Gerolamo Ferranti started producing and selling orviétan in early 17th-century Paris. He was a fairground attraction, asking onlookers to give him unknown poisons to swallow and watch him cure himself with the remedy. Other charlatans in the business were Jean Vitrario, Desiderio Descombes, and Cristoforo Contugi. Though most physicians and pharmacists were skeptical, the reputed medical doctor Johann Schröder published his own recipe in Pharmacopeia Medico-Chymica in 1655. The first pharmacist to include orviétan in his compendium was Moyse Charas in Pharmacopée Royale Galénique et Chymique, 1676.

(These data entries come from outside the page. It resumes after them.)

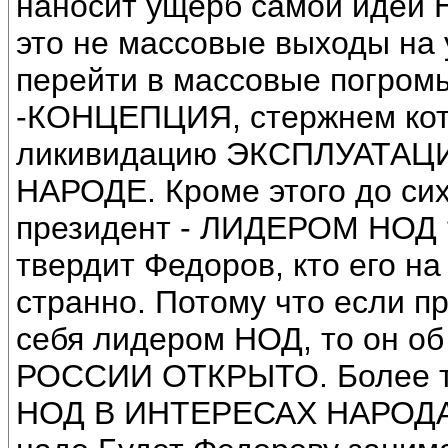
наносит ущерб самой идеи
это не массовые выходы на 
перейти в массовые погро
-КОНЦЕПЦИЯ, стержнем кот
ликивидацию ЭКСПЛУАТАЦ
НАРОДЕ. Кроме этого до сих 
президент - ЛИДЕРОМ НОД ?
твердит Федоров, кто его на
странно. Потому что если п
себя лидером НОД, то он 
РОССИИ ОТКРЫТО. Более т
НОД В ИНТЕРЕСАХ НАРОДА,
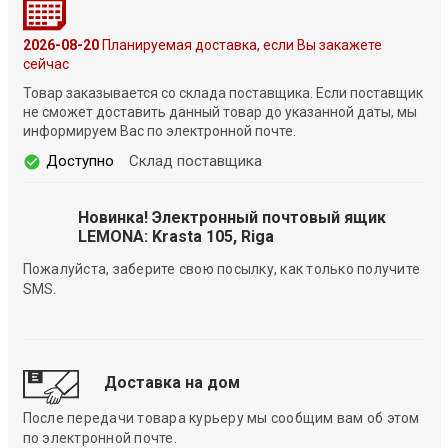
2026-08-20
Планируемая доставка, если Вы закажете
сейчас
Товар заказывается со склада поставщика. Если поставщик
не сможет доставить данный товар до указанной даты, мы
информируем Вас по электронной почте.
Доступно
Склад поставщика
Новинка! Электронный почтовый ящик
LEMONA: Krasta 105, Riga
Пожалуйста, заберите свою посылку, как только получите
SMS.
Доставка на дом
После передачи товара курьеру мы сообщим вам об этом
по электронной почте.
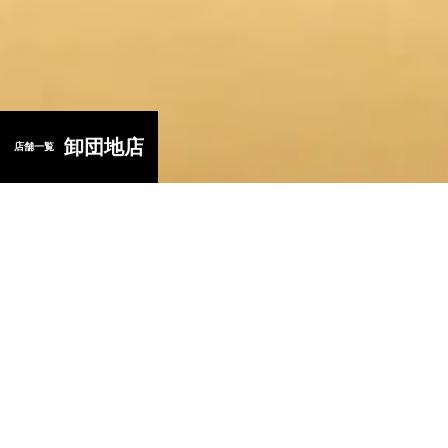
店舗一覧
公式通販
芋屋金次郎
〒781-2153 高知県高岡郡日高村本郷573-1
TEL:
0120-03-7421
卸団地店
（午前9時～午後6時迄）
店舗一覧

Orvietan was a concoction of partially toxic herbs, wine, and dissolved honey, but existed in powdered form too (sold in lead boxes). Patrizia Catellani and Renzo Console analyzed 35 different recipes for mixing orvietan, published between 1655 and 1857. The number of ingredients varies from 9 to 57. The most frequent 26 ingredients are: garden angelica, healing wolfsbane, birthwort, bistort, sweet flag, Carline thistle, dittany, gentian, masterwort, black salsify, tormentil, valerian, blessed thistle, dittany of Crete, rue, germander, laurel berries, juniper berries, cinnamon, cloves, viper meat, and the two concoctions mithridate and theriac, as well as white wine and honey.
Literary works mentioning orvietan include Tabarin's Inventaire Universel des Œuvres de Tabarin (1622), Molière's L'Amour médecin (1665), Voltaire's Pot-pourri (1765), Mme de Sevigne's correspondence, Balzac's Le Père Goriot, and Walter Scott's Kenilworth (1821), though Scott translates it as Venice treacle. Francis Parkman, in his "La Salle and the Discovery of the Great West" (1869), notes the explorer Louis Hennepin's devotion to the use of orvietan, "the famous panacea of his time", as an antidote to the toxic effects of various plants eaten while a captive of the Sioux in 1680. La Salle's Tonty also used orvietan as he noted in Relation of Henri de Tonty Concerning the Explorations of La Salle from 1678 to 1683, Melvin B. Anderson, translator.